Change detection outputs
_ _ _ _ _

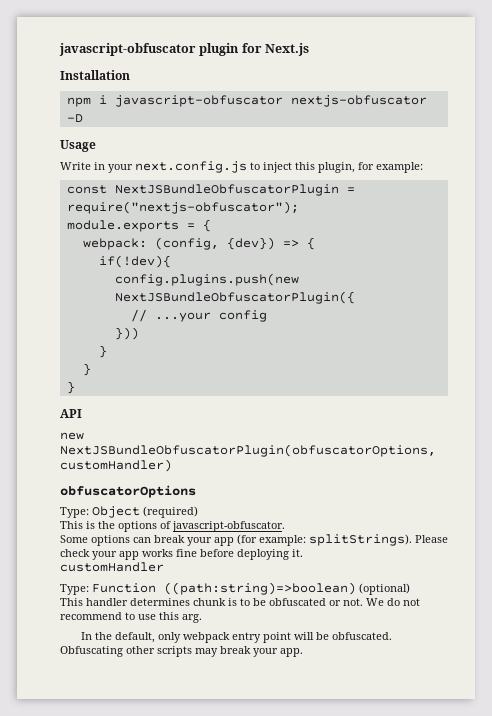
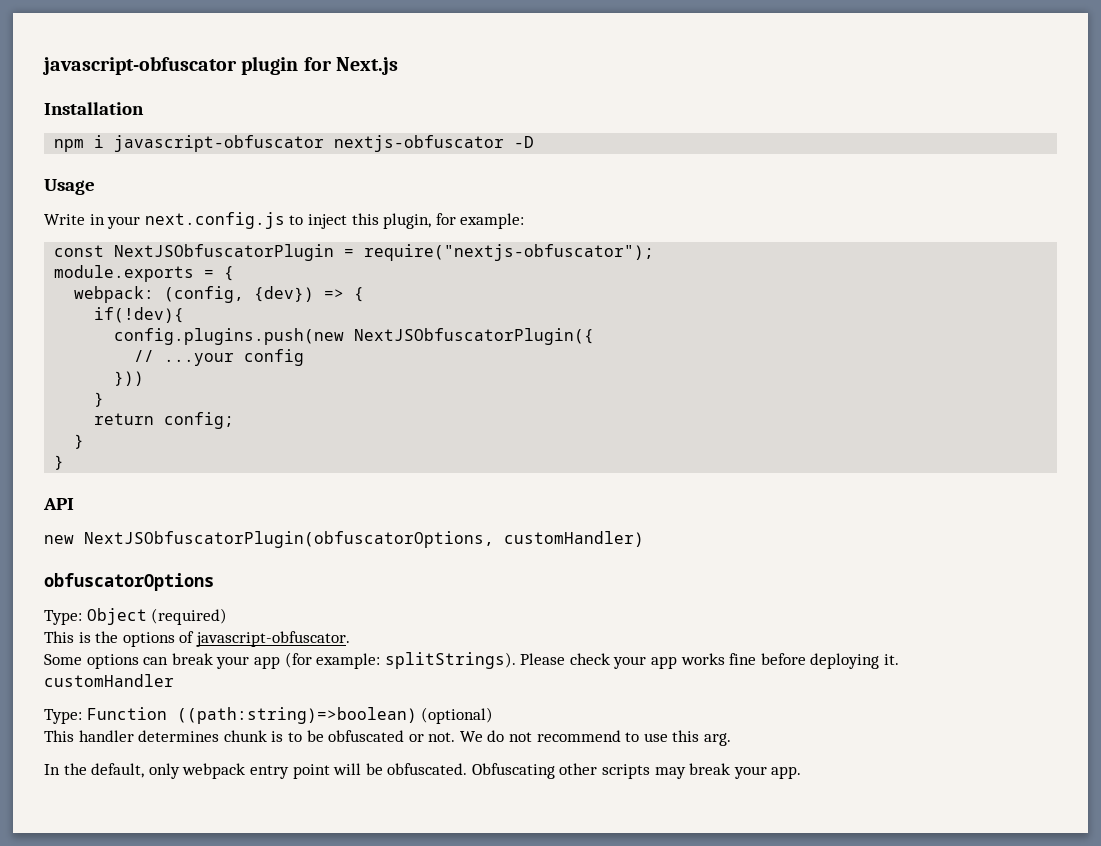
[114,184,339,196] NextJSBundleObfuscatorPlugin -> [114,244,335,261] NextJSObfuscatorPlugin
[114,291,355,304] NextJSBundleObfuscatorPlugin({ -> [354,328,595,345] NextJSObfuscatorPlugin({
(107, 351) none -> [94,412,235,429] // return config;
[60,444,436,457] NextJSBundleObfuscatorPlugin(obfuscatorOptions, -> [84,531,494,548] NextJSObfuscatorPlugin(obfuscatorOptions,

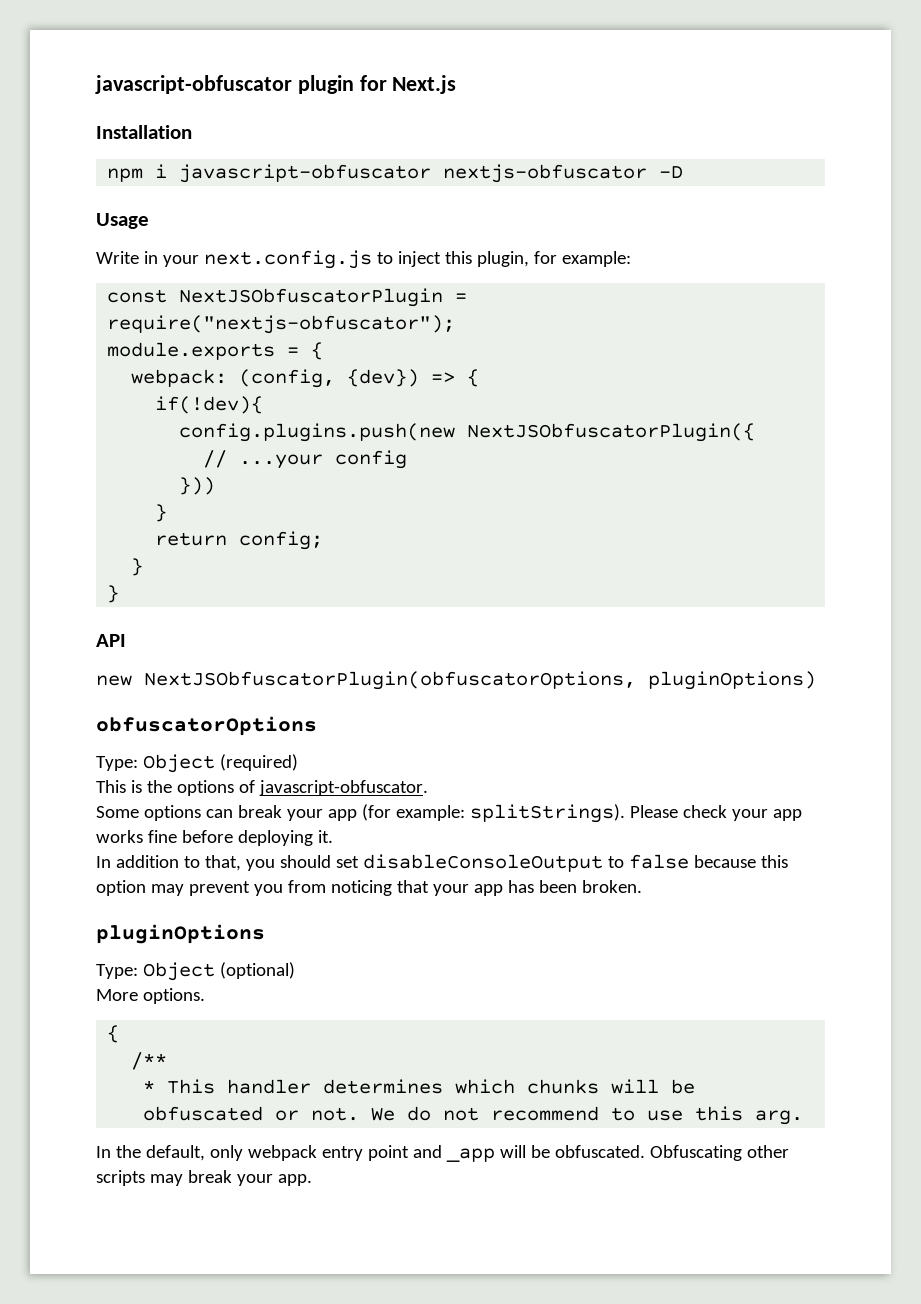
[504,531,644,547] customHandler) -> [648,671,816,690] pluginOptions)
[44,674,174,687] [44,707,417,724] customHandler // Type: Function ((path:string)=>boolean) -> [96,854,788,872] [96,880,642,896] [96,924,265,944] [96,962,215,981] In addition to that, you should set disableConsoleOutput to false because this option may prevent you from noticing that your app has been broken. // pluginOptions // Type: Object
[44,730,302,742] This handler determines chunk is to -> [96,988,205,1004] [107,1025,120,1043] [131,1052,168,1070] [143,1079,660,1094] More options. // { // /** // * This handler determines which chunks will
(330, 771) none -> [412,1145,495,1162] and _app

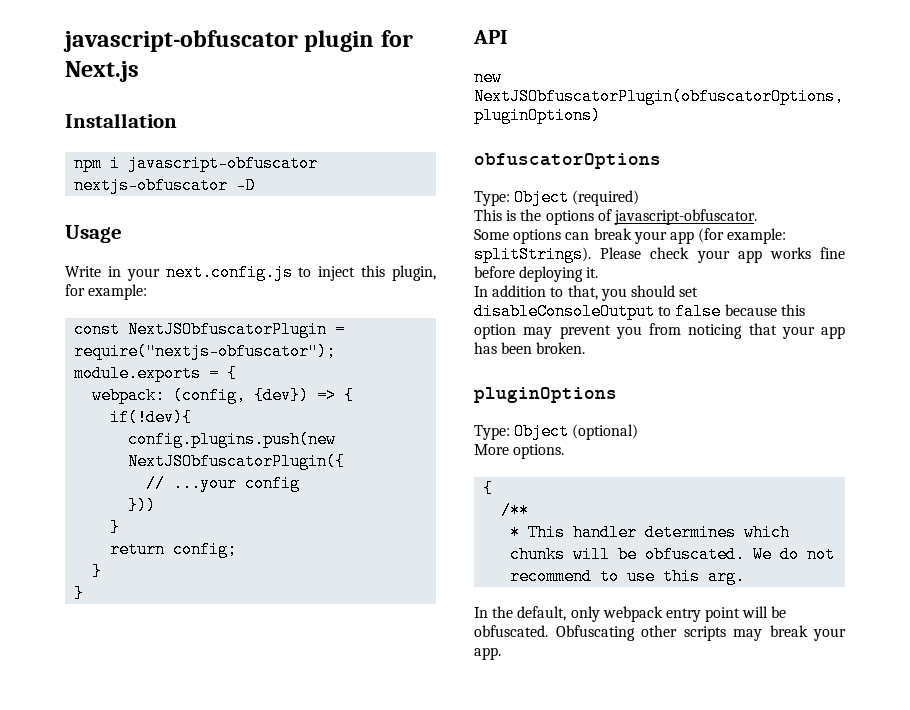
[143,1106,360,1121] obfuscated or not. -> [645,546,746,563] obfuscated.
[412,1145,495,1162] and _app -> (741, 614) none

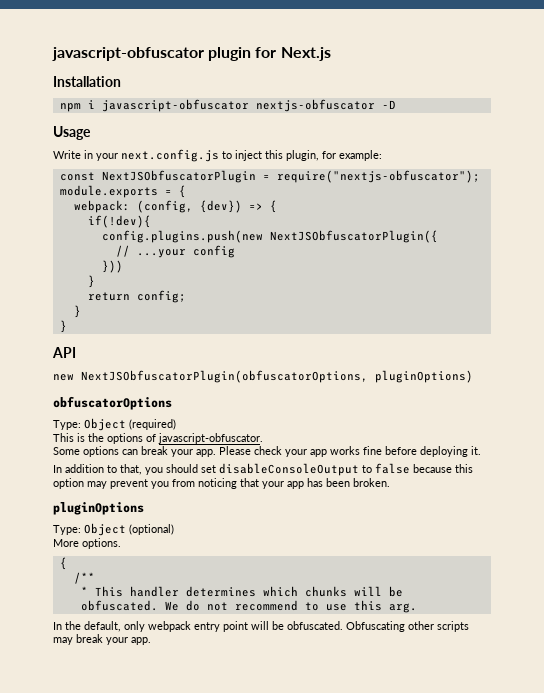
[669,228,787,244] [474,246,591,263] app (for example: splitStrings). -> [196,449,216,457] app.

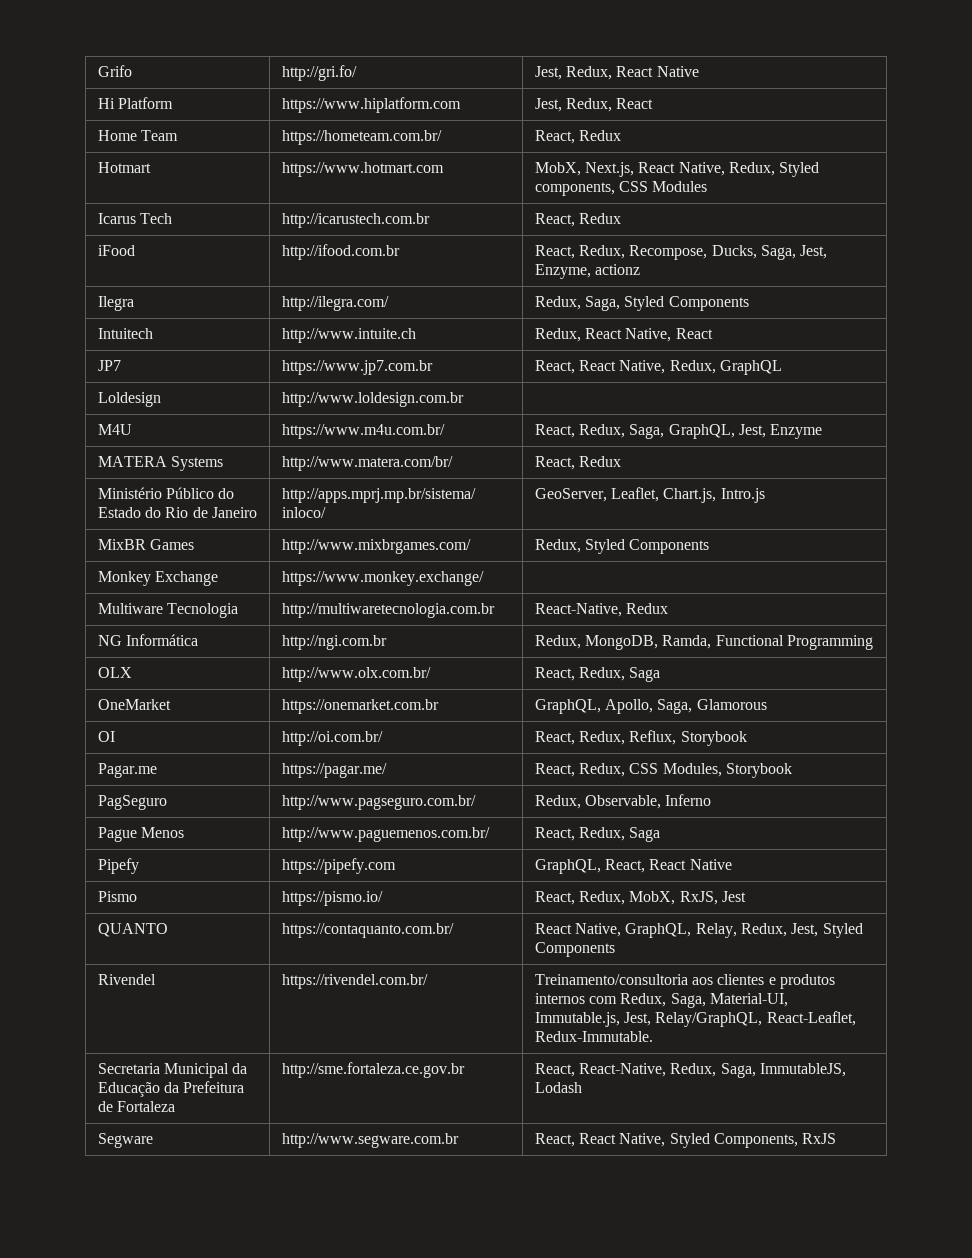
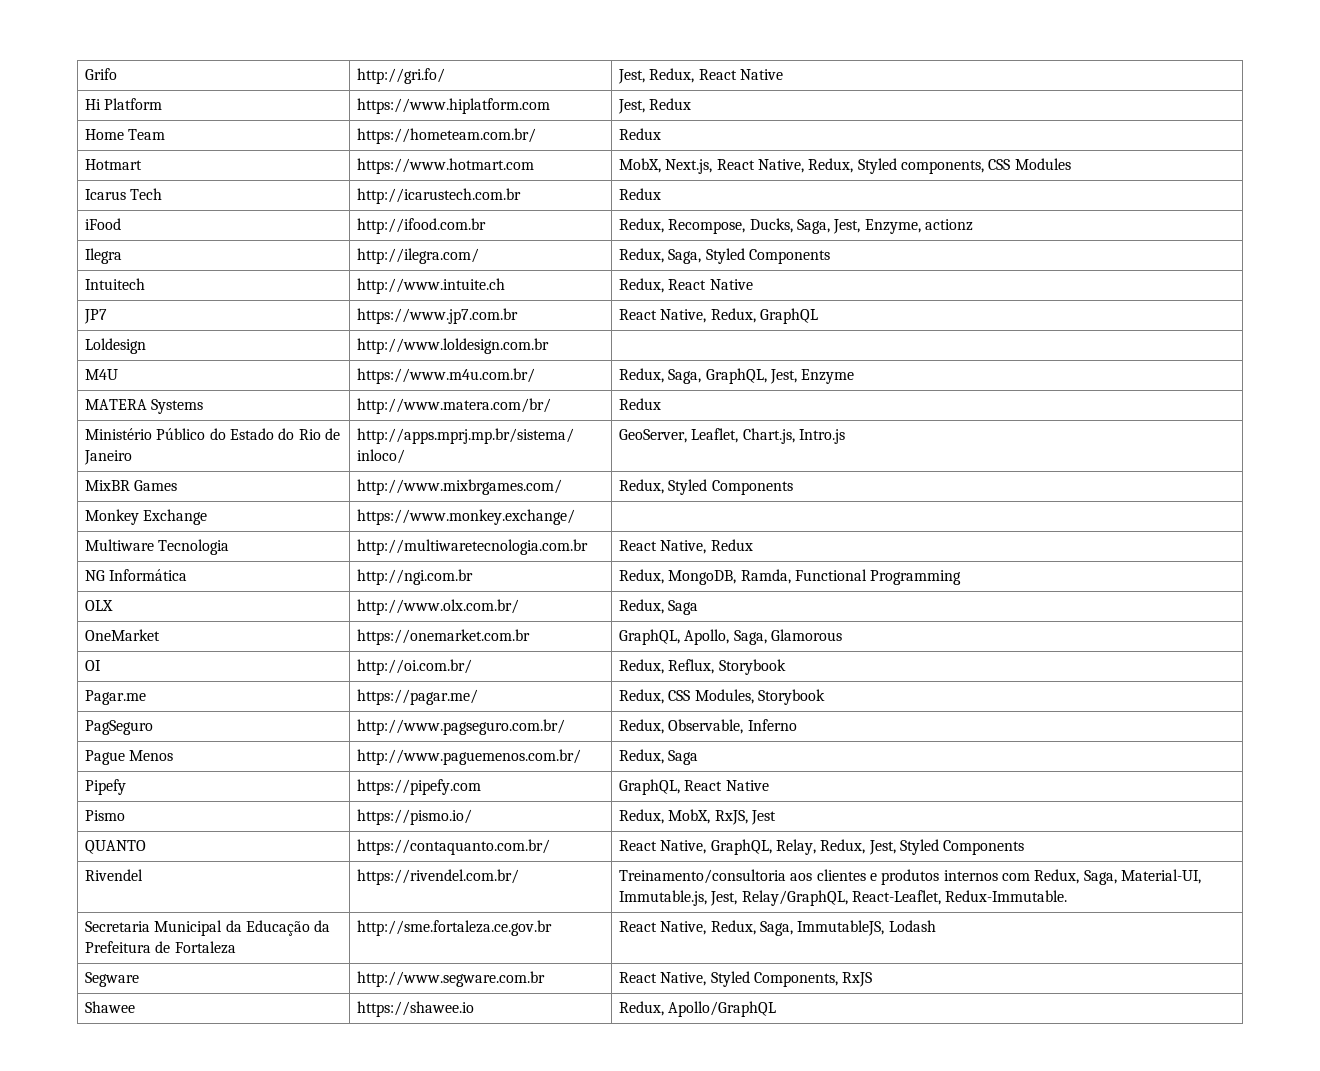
[565,98,654,112] Redux, React -> [649,98,692,110] Redux
[534,130,575,144] React, -> (537, 136) none
[534,213,575,227] React, -> (522, 196) none
[534,245,575,259] React, -> (487, 226) none
[625,328,713,342] Native, React -> [709,279,753,290] Native
[534,360,575,374] React, -> (519, 316) none
[534,424,575,438] React, -> (536, 376) none
[534,456,575,470] React, -> (552, 406) none
[534,603,622,617] React-Native, -> [619,540,707,554] React Native,
[534,667,575,681] React, -> (520, 607) none
[534,731,575,745] React, -> (473, 667) none
[534,763,575,777] React, -> (479, 697) none
[534,827,575,841] React, -> (582, 757) none
[604,859,645,873] React, -> (681, 787) none
[534,891,575,905] React, -> (473, 817) none
[534,1063,666,1077] React, React-Native, -> [619,921,707,935] React Native,
[534,1133,575,1147] React, -> (546, 979) none
(837, 1138) none -> [85,1001,136,1013] [357,1001,475,1017] [619,1001,777,1017] // Shawee | https://shawee.io | Redux, Apollo/GraphQL

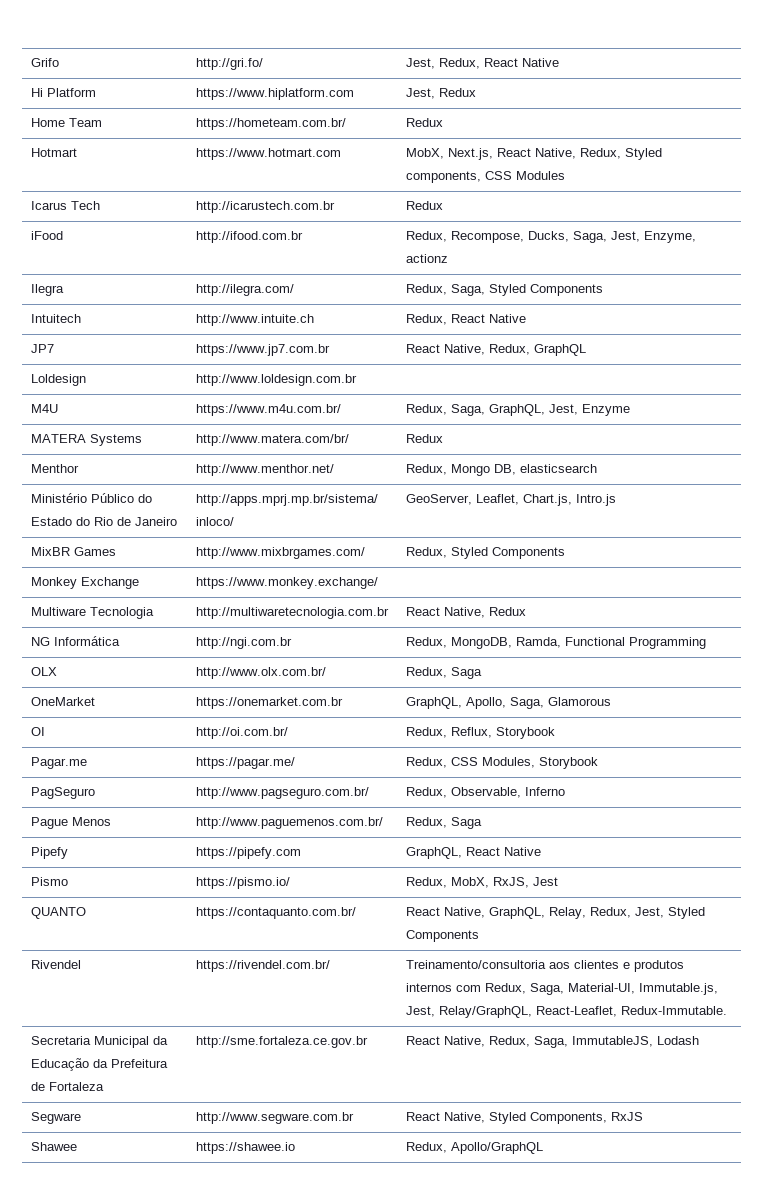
(662, 404) none -> [30,464,79,473] [195,464,334,476] [405,464,597,476] // Menthor | http://www.menthor.net/ | Redux, Mongo DB, elasticsearch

_ _ _ _ _

# WHAT IS EXPECTED
Output the records above exactly, leaving out pictures.

# WRITTEN RESPONSE
[114,184,339,196] NextJSBundleObfuscatorPlugin -> [114,244,335,261] NextJSObfuscatorPlugin
[114,291,355,304] NextJSBundleObfuscatorPlugin({ -> [354,328,595,345] NextJSObfuscatorPlugin({
(107, 351) none -> [94,412,235,429] // return config;
[60,444,436,457] NextJSBundleObfuscatorPlugin(obfuscatorOptions, -> [84,531,494,548] NextJSObfuscatorPlugin(obfuscatorOptions,

[504,531,644,547] customHandler) -> [648,671,816,690] pluginOptions)
[44,674,174,687] [44,707,417,724] customHandler // Type: Function ((path:string)=>boolean) -> [96,854,788,872] [96,880,642,896] [96,924,265,944] [96,962,215,981] In addition to that, you should set disableConsoleOutput to false because this option may prevent you from noticing that your app has been broken. // pluginOptions // Type: Object
[44,730,302,742] This handler determines chunk is to -> [96,988,205,1004] [107,1025,120,1043] [131,1052,168,1070] [143,1079,660,1094] More options. // { // /** // * This handler determines which chunks will
(330, 771) none -> [412,1145,495,1162] and _app

[143,1106,360,1121] obfuscated or not. -> [645,546,746,563] obfuscated.
[412,1145,495,1162] and _app -> (741, 614) none

[669,228,787,244] [474,246,591,263] app (for example: splitStrings). -> [196,449,216,457] app.

[565,98,654,112] Redux, React -> [649,98,692,110] Redux
[534,130,575,144] React, -> (537, 136) none
[534,213,575,227] React, -> (522, 196) none
[534,245,575,259] React, -> (487, 226) none
[625,328,713,342] Native, React -> [709,279,753,290] Native
[534,360,575,374] React, -> (519, 316) none
[534,424,575,438] React, -> (536, 376) none
[534,456,575,470] React, -> (552, 406) none
[534,603,622,617] React-Native, -> [619,540,707,554] React Native,
[534,667,575,681] React, -> (520, 607) none
[534,731,575,745] React, -> (473, 667) none
[534,763,575,777] React, -> (479, 697) none
[534,827,575,841] React, -> (582, 757) none
[604,859,645,873] React, -> (681, 787) none
[534,891,575,905] React, -> (473, 817) none
[534,1063,666,1077] React, React-Native, -> [619,921,707,935] React Native,
[534,1133,575,1147] React, -> (546, 979) none
(837, 1138) none -> [85,1001,136,1013] [357,1001,475,1017] [619,1001,777,1017] // Shawee | https://shawee.io | Redux, Apollo/GraphQL

(662, 404) none -> [30,464,79,473] [195,464,334,476] [405,464,597,476] // Menthor | http://www.menthor.net/ | Redux, Mongo DB, elasticsearch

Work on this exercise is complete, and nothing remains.